* Description of the task:
Reproduce the data word for word, keeping every line complete.

Stored data entries:
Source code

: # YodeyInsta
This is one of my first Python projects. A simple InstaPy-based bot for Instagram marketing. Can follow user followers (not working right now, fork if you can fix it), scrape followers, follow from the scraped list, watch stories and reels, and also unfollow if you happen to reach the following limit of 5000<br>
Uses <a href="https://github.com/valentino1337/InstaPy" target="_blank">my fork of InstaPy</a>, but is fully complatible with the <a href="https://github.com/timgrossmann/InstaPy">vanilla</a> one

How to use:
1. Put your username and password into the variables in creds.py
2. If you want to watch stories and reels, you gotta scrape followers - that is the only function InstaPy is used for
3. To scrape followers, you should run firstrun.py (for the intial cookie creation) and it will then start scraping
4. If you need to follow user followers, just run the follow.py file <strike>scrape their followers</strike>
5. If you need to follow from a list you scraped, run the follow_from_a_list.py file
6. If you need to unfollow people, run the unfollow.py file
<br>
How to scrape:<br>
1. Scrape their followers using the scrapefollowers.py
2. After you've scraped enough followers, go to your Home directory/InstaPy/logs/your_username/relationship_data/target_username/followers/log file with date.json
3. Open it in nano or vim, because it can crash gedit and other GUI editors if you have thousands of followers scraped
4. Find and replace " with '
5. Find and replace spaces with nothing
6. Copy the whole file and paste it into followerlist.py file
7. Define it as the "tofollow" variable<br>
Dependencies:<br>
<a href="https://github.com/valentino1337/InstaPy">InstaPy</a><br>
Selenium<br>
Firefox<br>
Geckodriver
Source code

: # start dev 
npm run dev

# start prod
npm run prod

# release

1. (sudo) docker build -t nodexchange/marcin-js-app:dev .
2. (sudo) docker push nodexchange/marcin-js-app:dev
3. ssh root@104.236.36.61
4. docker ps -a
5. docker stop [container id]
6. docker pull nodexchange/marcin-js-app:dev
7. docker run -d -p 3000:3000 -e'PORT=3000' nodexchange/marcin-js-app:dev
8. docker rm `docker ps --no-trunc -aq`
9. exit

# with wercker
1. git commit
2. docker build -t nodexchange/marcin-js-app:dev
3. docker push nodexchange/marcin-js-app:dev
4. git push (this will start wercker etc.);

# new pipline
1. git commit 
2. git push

* Task response:
Source code

: # YodeyInsta
This is one of my first Python projects. A simple InstaPy-based bot for Instagram marketing. Can follow user followers (not working right now, fork if you can fix it), scrape followers, follow from the scraped list, watch stories and reels, and also unfollow if you happen to reach the following limit of 5000<br>
Uses <a href="https://github.com/valentino1337/InstaPy" target="_blank">my fork of InstaPy</a>, but is fully complatible with the <a href="https://github.com/timgrossmann/InstaPy">vanilla</a> one

How to use:
1. Put your username and password into the variables in creds.py
2. If you want to watch stories and reels, you gotta scrape followers - that is the only function InstaPy is used for
3. To scrape followers, you should run firstrun.py (for the intial cookie creation) and it will then start scraping
4. If you need to follow user followers, just run the follow.py file <strike>scrape their followers</strike>
5. If you need to follow from a list you scraped, run the follow_from_a_list.py file
6. If you need to unfollow people, run the unfollow.py file
<br>
How to scrape:<br>
1. Scrape their followers using the scrapefollowers.py
2. After you've scraped enough followers, go to your Home directory/InstaPy/logs/your_username/relationship_data/target_username/followers/log file with date.json
3. Open it in nano or vim, because it can crash gedit and other GUI editors if you have thousands of followers scraped
4. Find and replace " with '
5. Find and replace spaces with nothing
6. Copy the whole file and paste it into followerlist.py file
7. Define it as the "tofollow" variable<br>
Dependencies:<br>
<a href="https://github.com/valentino1337/InstaPy">InstaPy</a><br>
Selenium<br>
Firefox<br>
Geckodriver
Source code

: # start dev 
npm run dev

# start prod
npm run prod

# release

1. (sudo) docker build -t nodexchange/marcin-js-app:dev .
2. (sudo) docker push nodexchange/marcin-js-app:dev
3. ssh root@104.236.36.61
4. docker ps -a
5. docker stop [container id]
6. docker pull nodexchange/marcin-js-app:dev
7. docker run -d -p 3000:3000 -e'PORT=3000' nodexchange/marcin-js-app:dev
8. docker rm `docker ps --no-trunc -aq`
9. exit

# with wercker
1. git commit
2. docker build -t nodexchange/marcin-js-app:dev
3. docker push nodexchange/marcin-js-app:dev
4. git push (this will start wercker etc.);

# new pipline
1. git commit 
2. git push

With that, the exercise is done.